Wikileaks ist nicht Watergate
Aber das Abwägen von Argumenten ist ja nicht gerade eine Stärke von Verschwörungstheoretikern. Für Assange und seine Vergötterer war diese Un-Kausalkette praktisch. Ihr Idol galt plötzlich als Staatsfeind Nr. 1 einer Supermacht, er war der Rebell, der Revolutionär. Sie trugen Guy-Fawkes-Masken wie der Anarchist in dem Film „V wie Vendetta“ und fühlten sich als Umstürzler, selbst wenn die Masken nur ein Merchandising-Produkt eines Hollywood-Blockbusters sind und die Verkaufsgewinne an den US-Filmkonzern Warner Bros. fließen.
Sie hielten Assange für den modernen Robin Hood, obwohl nicht er die Daten der US-Regierung gestohlen hatte, sondern der US-Soldat Bradley Manning (inzwischen Chelsea Manning). Manning jedoch geriet im Schatten von Assange nahezu in Vergessenheit. Die Assange-Anbeter hielten die Wikileaks-Dokumente für mindestens so wichtig wie die Watergate-Affäre, die Präsident Richard Nixon stürzte. Obwohl in hunderttausenden Dokumenten nur erschreckend banale Einschätzungen der US-Botschaften über andere Politiker standen. Und sie feierten Wikileaks als Sieg der Transparenz – dabei ist die Plattform selbst ausgesprochen intransparent, was ihre Finanzierung und und Entscheidungsstrukturen betrifft.
Nun müssen sie einsehen: Die US-Regierung trachtet Assange doch nicht nach dem Leben (wenn sie es überhaupt je tat). Er hat nun keinen legitimen Grund mehr, sich in einer Botschaft zu verstecken und sich britischen Auslieferungsurteilen zu widersetzen. Er muss sich endlich den schwedischen Behörden stellen, damit die Vergewaltigungsvorwürfe aufgeklärt werden können.
Der Sieg des Rechtsstaates über seine Kritiker
Dass die Amerikaner nun keine Anklage gegen Assange erheben, ist der Sieg des Rechtsstaats über seine Kritiker.

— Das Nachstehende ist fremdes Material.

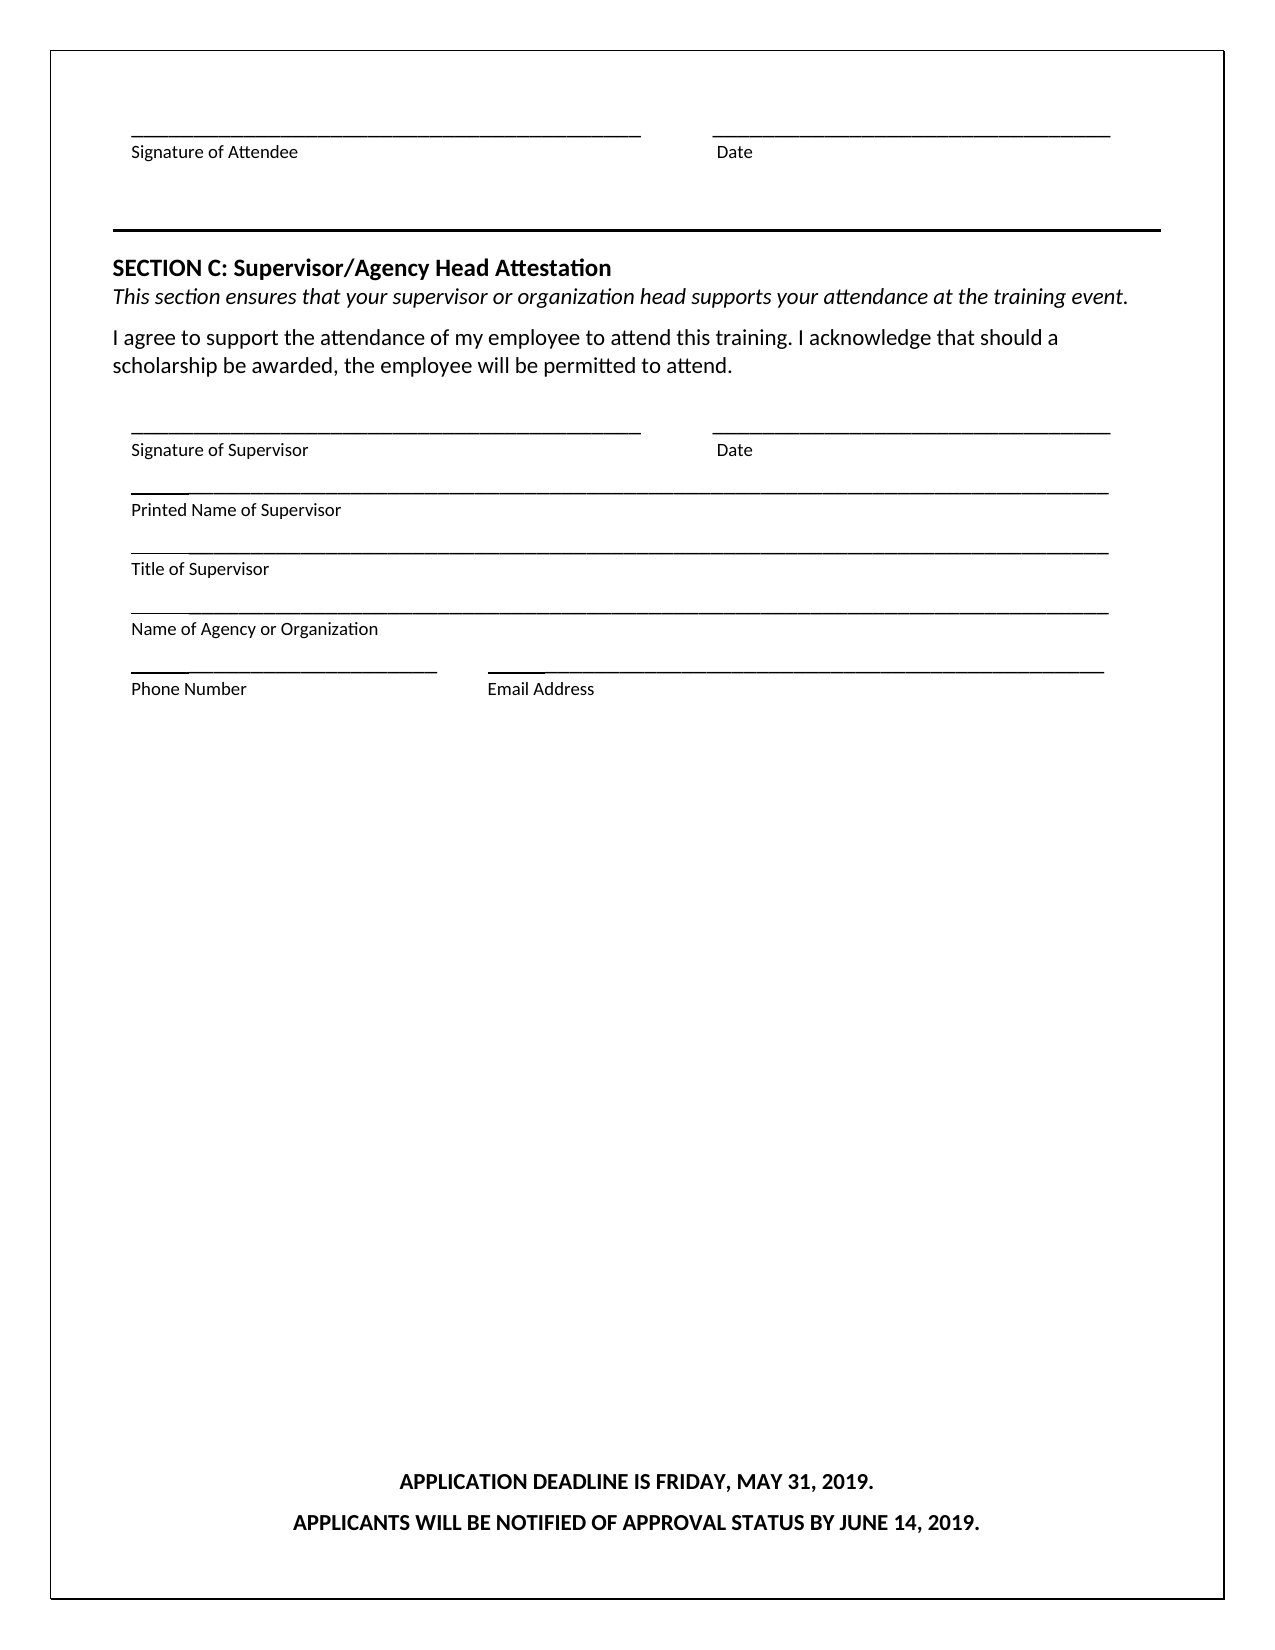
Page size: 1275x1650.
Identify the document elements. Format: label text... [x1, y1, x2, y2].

Die US-Regierung hat nach langer Prüfung eingesehen, dass vor einem unabhängigen Gericht eine Anklage nie durchbekommt, sie würde sich mit einer Niederlage nur öffentlich blamieren.

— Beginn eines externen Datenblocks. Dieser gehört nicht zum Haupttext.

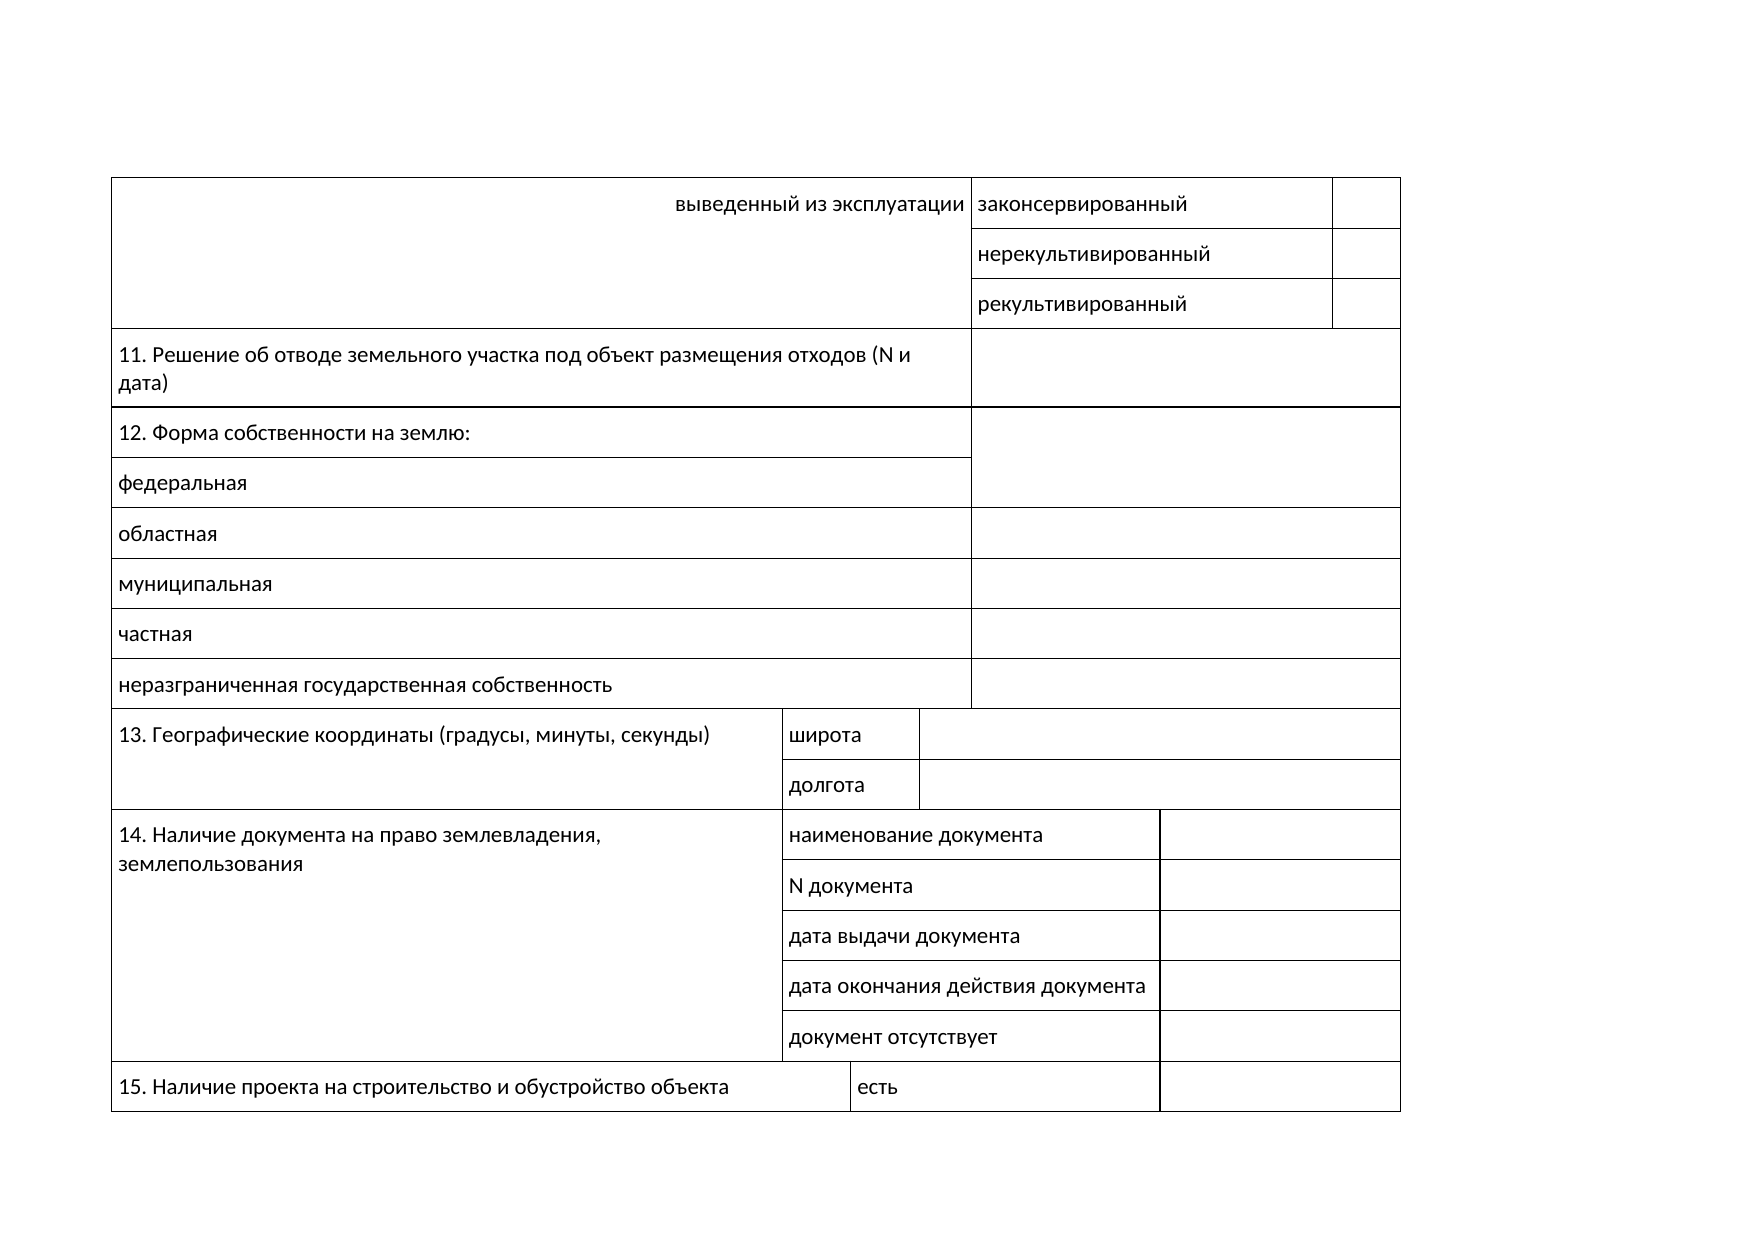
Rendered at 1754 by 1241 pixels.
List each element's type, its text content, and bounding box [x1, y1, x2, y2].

Dass der Rechtsstaat lebt, hat sich schon bei der Verurteilung von Manning gezeigt. Seine Strafe ist hart, aber nicht unangemessen, bedenkt man, dass Manning freiwillig Soldat und damit Staatsangestellter wurde, einen Eid geleistet hatte, dennoch hunderttausende Dokumente weitergab – und dies dann auch gestand. Er muss dafür nicht auf den elektrischen Stuhl, er muss auch nicht lebenslänglich hinter Gitter, sondern kann schon in acht Jahren freikommen. Das Strafmaß muss niemandem gefallen. Aber es ist mindestens nachvollziehbar und rechtsstaatlich.
Natürlich kann man als das weiter leugnen. Man könnte es für einen Trick halten, eine Falle, ein Ablenkungsmanöver, um doch noch an Assange heranzukommen – und ihn dann zu meucheln. Nur wer das tut, überschätzt die Bedeutung, die Assange noch hat, für die Amerikaner wie für die Welt. Er ist, wenn er weiter macht, nur ein eingeschnappter Realitätsverweigerer, der weiter schreiend sich auf den Boden wirft, damit ihn nur jemand beachtet. Aber damit wirkt er für die Zuschauer bald nur noch lächerlich und langweilig.
Falk Heunemann, Autor in Hamburg, schreibt die OC-Kolumne „Auf einen Klick“ jeden Donnerstag.